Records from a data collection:
━━━━━━━━━━

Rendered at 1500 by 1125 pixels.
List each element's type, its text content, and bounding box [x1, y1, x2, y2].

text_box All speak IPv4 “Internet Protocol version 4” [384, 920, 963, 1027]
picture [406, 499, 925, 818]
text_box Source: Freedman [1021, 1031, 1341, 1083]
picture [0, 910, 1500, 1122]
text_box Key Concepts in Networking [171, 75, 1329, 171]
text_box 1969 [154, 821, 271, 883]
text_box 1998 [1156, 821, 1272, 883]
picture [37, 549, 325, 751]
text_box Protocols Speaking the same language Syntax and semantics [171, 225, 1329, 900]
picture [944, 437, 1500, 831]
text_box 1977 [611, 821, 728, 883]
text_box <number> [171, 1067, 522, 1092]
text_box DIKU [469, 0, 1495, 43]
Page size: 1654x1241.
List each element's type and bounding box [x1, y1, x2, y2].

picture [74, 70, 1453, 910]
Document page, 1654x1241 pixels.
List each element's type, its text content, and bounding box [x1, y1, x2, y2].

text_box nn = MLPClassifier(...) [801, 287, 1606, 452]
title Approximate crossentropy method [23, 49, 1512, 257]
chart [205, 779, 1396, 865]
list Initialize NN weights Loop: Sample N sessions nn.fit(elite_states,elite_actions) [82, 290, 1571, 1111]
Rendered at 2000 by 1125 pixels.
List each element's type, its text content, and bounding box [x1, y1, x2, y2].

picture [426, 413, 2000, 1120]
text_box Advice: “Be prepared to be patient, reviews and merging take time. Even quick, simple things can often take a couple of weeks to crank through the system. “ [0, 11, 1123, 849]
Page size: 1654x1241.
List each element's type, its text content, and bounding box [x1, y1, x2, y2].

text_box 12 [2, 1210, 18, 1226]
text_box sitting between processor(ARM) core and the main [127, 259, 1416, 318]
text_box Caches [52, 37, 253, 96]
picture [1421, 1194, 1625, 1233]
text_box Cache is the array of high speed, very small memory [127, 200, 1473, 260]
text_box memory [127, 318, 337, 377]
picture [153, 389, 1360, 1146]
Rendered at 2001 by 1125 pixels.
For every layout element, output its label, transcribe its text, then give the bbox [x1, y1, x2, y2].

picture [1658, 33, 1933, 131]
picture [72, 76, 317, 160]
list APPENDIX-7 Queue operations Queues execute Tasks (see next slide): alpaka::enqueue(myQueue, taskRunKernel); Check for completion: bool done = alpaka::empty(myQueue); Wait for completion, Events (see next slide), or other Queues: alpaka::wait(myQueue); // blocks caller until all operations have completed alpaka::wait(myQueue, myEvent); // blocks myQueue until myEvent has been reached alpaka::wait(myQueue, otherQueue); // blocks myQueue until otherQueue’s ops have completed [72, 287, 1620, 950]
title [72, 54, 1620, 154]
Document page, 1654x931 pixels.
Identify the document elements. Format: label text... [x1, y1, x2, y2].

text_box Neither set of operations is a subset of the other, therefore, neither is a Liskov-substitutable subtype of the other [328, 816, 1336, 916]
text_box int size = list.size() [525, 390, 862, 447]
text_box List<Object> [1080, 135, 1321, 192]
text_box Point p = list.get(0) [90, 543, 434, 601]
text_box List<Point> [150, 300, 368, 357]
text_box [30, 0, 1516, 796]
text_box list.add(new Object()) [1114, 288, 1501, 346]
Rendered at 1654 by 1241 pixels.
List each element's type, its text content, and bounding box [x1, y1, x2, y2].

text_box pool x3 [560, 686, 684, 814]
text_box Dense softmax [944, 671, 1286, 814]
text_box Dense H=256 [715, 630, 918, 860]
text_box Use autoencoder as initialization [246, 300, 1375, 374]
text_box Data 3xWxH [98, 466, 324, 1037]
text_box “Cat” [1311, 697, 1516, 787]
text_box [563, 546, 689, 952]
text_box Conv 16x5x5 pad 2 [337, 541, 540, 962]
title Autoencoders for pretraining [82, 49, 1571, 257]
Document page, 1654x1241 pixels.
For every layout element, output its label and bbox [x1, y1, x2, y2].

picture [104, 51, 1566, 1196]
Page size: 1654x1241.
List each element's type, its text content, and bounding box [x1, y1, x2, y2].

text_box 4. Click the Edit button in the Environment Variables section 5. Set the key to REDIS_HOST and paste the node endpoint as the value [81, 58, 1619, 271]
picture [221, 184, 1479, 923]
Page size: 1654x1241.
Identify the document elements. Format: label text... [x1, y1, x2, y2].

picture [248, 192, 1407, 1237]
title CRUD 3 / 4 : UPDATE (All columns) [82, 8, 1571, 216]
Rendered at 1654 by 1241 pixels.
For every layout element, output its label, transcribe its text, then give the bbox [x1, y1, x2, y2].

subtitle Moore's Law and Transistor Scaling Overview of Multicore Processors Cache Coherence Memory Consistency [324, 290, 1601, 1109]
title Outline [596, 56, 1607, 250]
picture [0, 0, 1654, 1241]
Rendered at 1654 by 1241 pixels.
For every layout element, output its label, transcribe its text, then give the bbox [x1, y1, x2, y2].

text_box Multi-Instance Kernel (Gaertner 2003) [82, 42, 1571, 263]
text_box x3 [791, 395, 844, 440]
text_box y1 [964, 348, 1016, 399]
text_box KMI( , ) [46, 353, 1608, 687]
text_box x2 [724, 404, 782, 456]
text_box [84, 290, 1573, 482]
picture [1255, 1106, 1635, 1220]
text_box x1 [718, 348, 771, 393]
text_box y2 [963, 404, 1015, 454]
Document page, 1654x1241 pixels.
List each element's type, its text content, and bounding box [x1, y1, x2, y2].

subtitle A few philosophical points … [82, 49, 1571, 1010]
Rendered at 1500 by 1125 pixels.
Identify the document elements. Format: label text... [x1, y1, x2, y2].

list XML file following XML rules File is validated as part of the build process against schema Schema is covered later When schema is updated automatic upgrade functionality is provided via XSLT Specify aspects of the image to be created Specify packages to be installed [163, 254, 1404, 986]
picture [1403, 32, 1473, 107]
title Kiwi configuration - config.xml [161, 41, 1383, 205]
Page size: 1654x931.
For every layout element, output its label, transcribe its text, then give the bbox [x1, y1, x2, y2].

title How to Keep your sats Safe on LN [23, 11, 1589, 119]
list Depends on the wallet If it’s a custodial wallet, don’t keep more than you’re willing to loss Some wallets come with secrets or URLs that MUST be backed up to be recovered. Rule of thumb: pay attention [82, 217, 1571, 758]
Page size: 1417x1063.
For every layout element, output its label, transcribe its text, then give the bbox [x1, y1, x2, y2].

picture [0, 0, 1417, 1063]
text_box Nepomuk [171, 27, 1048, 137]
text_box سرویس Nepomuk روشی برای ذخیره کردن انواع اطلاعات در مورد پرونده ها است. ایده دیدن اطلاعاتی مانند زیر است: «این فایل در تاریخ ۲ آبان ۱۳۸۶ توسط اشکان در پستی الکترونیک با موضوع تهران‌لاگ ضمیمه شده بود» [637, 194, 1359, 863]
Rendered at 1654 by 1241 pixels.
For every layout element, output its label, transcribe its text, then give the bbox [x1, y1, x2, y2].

━━━━━━━━━━

# Task details
Copy out every line of the records above word for word, leaving nothing out and changing nothing.

# Exercise result
Rendered at 1500 by 1125 pixels.
List each element's type, its text content, and bounding box [x1, y1, x2, y2].

text_box All speak IPv4 “Internet Protocol version 4” [384, 920, 963, 1027]
picture [406, 499, 925, 818]
text_box Source: Freedman [1021, 1031, 1341, 1083]
picture [0, 910, 1500, 1122]
text_box Key Concepts in Networking [171, 75, 1329, 171]
text_box 1969 [154, 821, 271, 883]
text_box 1998 [1156, 821, 1272, 883]
picture [37, 549, 325, 751]
text_box Protocols Speaking the same language Syntax and semantics [171, 225, 1329, 900]
picture [944, 437, 1500, 831]
text_box 1977 [611, 821, 728, 883]
text_box <number> [171, 1067, 522, 1092]
text_box DIKU [469, 0, 1495, 43]
Page size: 1654x1241.
List each element's type and bounding box [x1, y1, x2, y2].

picture [74, 70, 1453, 910]
Document page, 1654x1241 pixels.
List each element's type, its text content, and bounding box [x1, y1, x2, y2].

text_box nn = MLPClassifier(...) [801, 287, 1606, 452]
title Approximate crossentropy method [23, 49, 1512, 257]
chart [205, 779, 1396, 865]
list Initialize NN weights Loop: Sample N sessions nn.fit(elite_states,elite_actions) [82, 290, 1571, 1111]
Rendered at 2000 by 1125 pixels.
List each element's type, its text content, and bounding box [x1, y1, x2, y2].

picture [426, 413, 2000, 1120]
text_box Advice: “Be prepared to be patient, reviews and merging take time. Even quick, simple things can often take a couple of weeks to crank through the system. “ [0, 11, 1123, 849]
Page size: 1654x1241.
List each element's type, its text content, and bounding box [x1, y1, x2, y2].

text_box 12 [2, 1210, 18, 1226]
text_box sitting between processor(ARM) core and the main [127, 259, 1416, 318]
text_box Caches [52, 37, 253, 96]
picture [1421, 1194, 1625, 1233]
text_box Cache is the array of high speed, very small memory [127, 200, 1473, 260]
text_box memory [127, 318, 337, 377]
picture [153, 389, 1360, 1146]
Rendered at 2001 by 1125 pixels.
For every layout element, output its label, transcribe its text, then give the bbox [x1, y1, x2, y2].

picture [1658, 33, 1933, 131]
picture [72, 76, 317, 160]
list APPENDIX-7 Queue operations Queues execute Tasks (see next slide): alpaka::enqueue(myQueue, taskRunKernel); Check for completion: bool done = alpaka::empty(myQueue); Wait for completion, Events (see next slide), or other Queues: alpaka::wait(myQueue); // blocks caller until all operations have completed alpaka::wait(myQueue, myEvent); // blocks myQueue until myEvent has been reached alpaka::wait(myQueue, otherQueue); // blocks myQueue until otherQueue’s ops have completed [72, 287, 1620, 950]
title [72, 54, 1620, 154]
Document page, 1654x931 pixels.
Identify the document elements. Format: label text... [x1, y1, x2, y2].

text_box Neither set of operations is a subset of the other, therefore, neither is a Liskov-substitutable subtype of the other [328, 816, 1336, 916]
text_box int size = list.size() [525, 390, 862, 447]
text_box List<Object> [1080, 135, 1321, 192]
text_box Point p = list.get(0) [90, 543, 434, 601]
text_box List<Point> [150, 300, 368, 357]
text_box [30, 0, 1516, 796]
text_box list.add(new Object()) [1114, 288, 1501, 346]
Rendered at 1654 by 1241 pixels.
List each element's type, its text content, and bounding box [x1, y1, x2, y2].

text_box pool x3 [560, 686, 684, 814]
text_box Dense softmax [944, 671, 1286, 814]
text_box Dense H=256 [715, 630, 918, 860]
text_box Use autoencoder as initialization [246, 300, 1375, 374]
text_box Data 3xWxH [98, 466, 324, 1037]
text_box “Cat” [1311, 697, 1516, 787]
text_box [563, 546, 689, 952]
text_box Conv 16x5x5 pad 2 [337, 541, 540, 962]
title Autoencoders for pretraining [82, 49, 1571, 257]
Document page, 1654x1241 pixels.
For every layout element, output its label and bbox [x1, y1, x2, y2].

picture [104, 51, 1566, 1196]
Page size: 1654x1241.
List each element's type, its text content, and bounding box [x1, y1, x2, y2].

text_box 4. Click the Edit button in the Environment Variables section 5. Set the key to REDIS_HOST and paste the node endpoint as the value [81, 58, 1619, 271]
picture [221, 184, 1479, 923]
Page size: 1654x1241.
Identify the document elements. Format: label text... [x1, y1, x2, y2].

picture [248, 192, 1407, 1237]
title CRUD 3 / 4 : UPDATE (All columns) [82, 8, 1571, 216]
Rendered at 1654 by 1241 pixels.
For every layout element, output its label, transcribe its text, then give the bbox [x1, y1, x2, y2].

subtitle Moore's Law and Transistor Scaling Overview of Multicore Processors Cache Coherence Memory Consistency [324, 290, 1601, 1109]
title Outline [596, 56, 1607, 250]
picture [0, 0, 1654, 1241]
Rendered at 1654 by 1241 pixels.
For every layout element, output its label, transcribe its text, then give the bbox [x1, y1, x2, y2].

text_box Multi-Instance Kernel (Gaertner 2003) [82, 42, 1571, 263]
text_box x3 [791, 395, 844, 440]
text_box y1 [964, 348, 1016, 399]
text_box KMI( , ) [46, 353, 1608, 687]
text_box x2 [724, 404, 782, 456]
text_box [84, 290, 1573, 482]
picture [1255, 1106, 1635, 1220]
text_box x1 [718, 348, 771, 393]
text_box y2 [963, 404, 1015, 454]
Document page, 1654x1241 pixels.
List each element's type, its text content, and bounding box [x1, y1, x2, y2].

subtitle A few philosophical points … [82, 49, 1571, 1010]
Rendered at 1500 by 1125 pixels.
Identify the document elements. Format: label text... [x1, y1, x2, y2].

list XML file following XML rules File is validated as part of the build process against schema Schema is covered later When schema is updated automatic upgrade functionality is provided via XSLT Specify aspects of the image to be created Specify packages to be installed [163, 254, 1404, 986]
picture [1403, 32, 1473, 107]
title Kiwi configuration - config.xml [161, 41, 1383, 205]
Page size: 1654x931.
For every layout element, output its label, transcribe its text, then give the bbox [x1, y1, x2, y2].

title How to Keep your sats Safe on LN [23, 11, 1589, 119]
list Depends on the wallet If it’s a custodial wallet, don’t keep more than you’re willing to loss Some wallets come with secrets or URLs that MUST be backed up to be recovered. Rule of thumb: pay attention [82, 217, 1571, 758]
Page size: 1417x1063.
For every layout element, output its label, transcribe its text, then give the bbox [x1, y1, x2, y2].

picture [0, 0, 1417, 1063]
text_box Nepomuk [171, 27, 1048, 137]
text_box سرویس Nepomuk روشی برای ذخیره کردن انواع اطلاعات در مورد پرونده ها است. ایده دیدن اطلاعاتی مانند زیر است: «این فایل در تاریخ ۲ آبان ۱۳۸۶ توسط اشکان در پستی الکترونیک با موضوع تهران‌لاگ ضمیمه شده بود» [637, 194, 1359, 863]
Rendered at 1654 by 1241 pixels.
For every layout element, output its label, transcribe its text, then give the bbox [x1, y1, x2, y2].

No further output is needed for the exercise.